**Kutipan:**
───

Refleksi Marketing Politik dalam Politik Lokal di Indonesia
Analisa Penerapan 5 step of research-based political marketing dalam politik lokal di Banten
Kontestasi politik di Indonesia baik di Pilkada, Pileg, dan
PilPres dari waktu ke waktu semakin seru. Tingkat persaingan antar peserta
pemilu dalam memperebutkan suara pemilih juga semakin ketat, berbagai jurus
baik yang rasional sampai irrasional kerap mereka gunakan untuk memenangkan
pemilu. Kompetisi yang semakin ketat itu mengharuskan setiap kandidat/partai
menggunakan starategi pemasaran politik yang lebih baik.
Sering kali kita
melihat dalam praktek pemasaran politik yang di lakukan oleh partai atau
kandidat sekarang ini sifatnya “ujug-ujug” langsung berujung pada kampanye
tanpa melihat segmen pemilih yang dituju. Kandidat atau partai lebih memilih
jalan pintas tanpa memiliki strategi pemasaran politik yang memadai.
Menurut Firmanzah
(2008), paradigma dari konsep marketing politik adalah; Pertama, Marketing
politik lebih dari sekedar komunikasi politik. Kedua, Marketing politik
diaplikasikan dalam seluruh proses, tidak hanya terbatas pada kampanye politik,
namun juga mencakup bagaimana memformulasikan produk politik melalui
pembangunan simbol, image, platform dan program yang ditawarkan. Ketiga,
Marketing politik menggunakan konsep marketing secara luas yang meliputi teknik
marketing, strategi marketing, teknik publikasi, penawaran ide dan program,
desain produk, serta pemrosesan informasi. Keempat, Marketing politik
melibatkan banyak disiplin ilmu, terutama sosiologi dan psikologi. Kelima,
Marketing politik dapat diterapkan mulai dari pemilu hingga lobby politik di
parlemen.
sementara itu
menurut O’Shaughnessy dalam Firmanzah (2008), marketing politik berbeda dengan
marketing komersial. Marketing politik bukanlah konsep untuk “menjual” partai
politik (parpol) atau kandidat kepada pemilih, namun sebuah konsep yang
menawarkan bagaimana sebuah parpol atau seorang kandidat dapat membuat program
yang berhubungan dengan permasalahan aktual. Di samping itu, marketing politik
merupakan sebuah teknik untuk memelihara hubungan dua arah dengan pubik.

───

**Informasi yang Diberikan:**
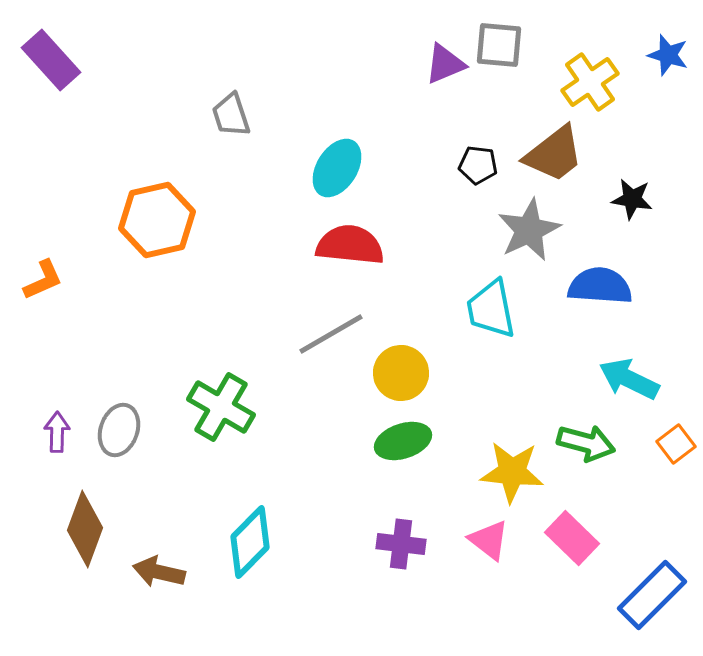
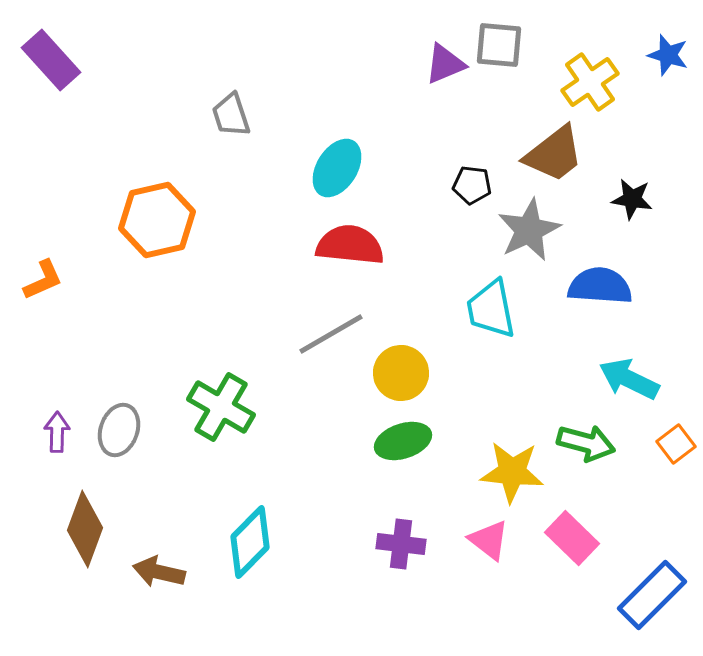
black pentagon: moved 6 px left, 20 px down
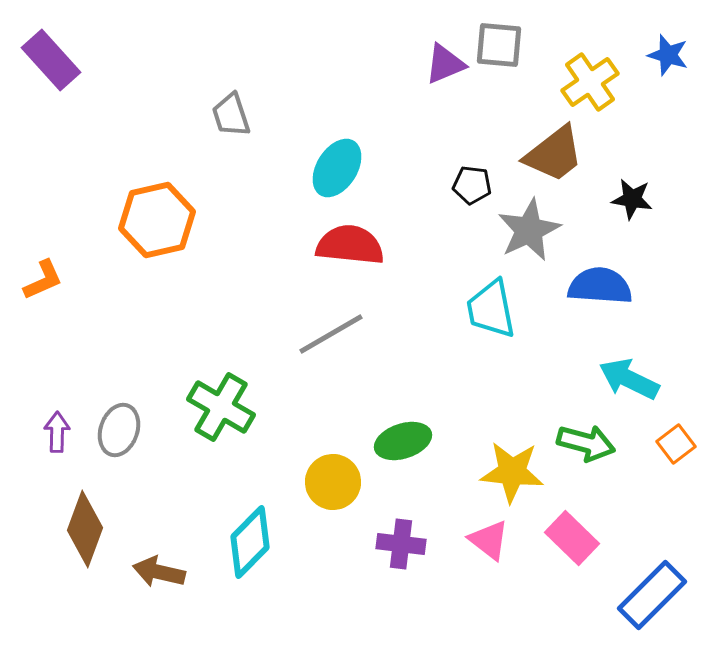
yellow circle: moved 68 px left, 109 px down
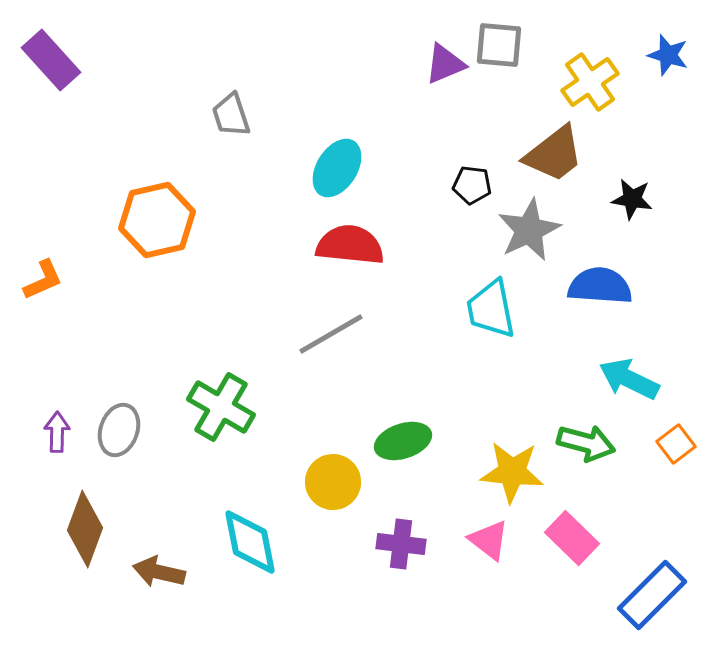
cyan diamond: rotated 56 degrees counterclockwise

───

**Tantangan:**
1. Tuliskan kembali bagian kutipan dari "Sering kali kita" sampai "politik yang memadai.".
2. Jawablah pertanyaan berikut berdasarkan kutipan.
(a) Menurut Firmanzah (2008), disiplin ilmu apa saja yang terutama dilibatkan dalam marketing politik?
(b) Menurut O'Shaughnessy dalam Firmanzah (2008), marketing politik berbeda dengan apa?
(c) Praktik pemasaran politik yang "ujug-ujug" langsung berujung pada apa?
3. Tentukan apakah setiap pernyataan berikut sesuai dengan kutipan. Jawab ya atau tidak, lalu sertakan kata-kata kutipan yang menjadi dasarnya.
(a) Marketing politik hanya terbatas pada kampanye politik.
(b) Marketing politik dapat diterapkan sampai lobby politik di parlemen.
(c) Marketing politik adalah konsep untuk menjual partai atau kandidat kepada pemilih.

**Jawaban:**
1.
Sering kali kita
melihat dalam praktek pemasaran politik yang di lakukan oleh partai atau
kandidat sekarang ini sifatnya “ujug-ujug” langsung berujung pada kampanye
tanpa melihat segmen pemilih yang dituju. Kandidat atau partai lebih memilih
jalan pintas tanpa memiliki strategi pemasaran politik yang memadai.

2.
(a) Sosiologi dan psikologi.
(b) Marketing komersial.
(c) Kampanye, tanpa melihat segmen pemilih yang dituju.

3.
(a) Tidak: "tidak hanya terbatas pada kampanye politik"
(b) Ya: "Marketing politik dapat diterapkan mulai dari pemilu hingga lobby politik di parlemen."
(c) Tidak: "Marketing politik bukanlah konsep untuk “menjual” partai politik (parpol) atau kandidat kepada pemilih"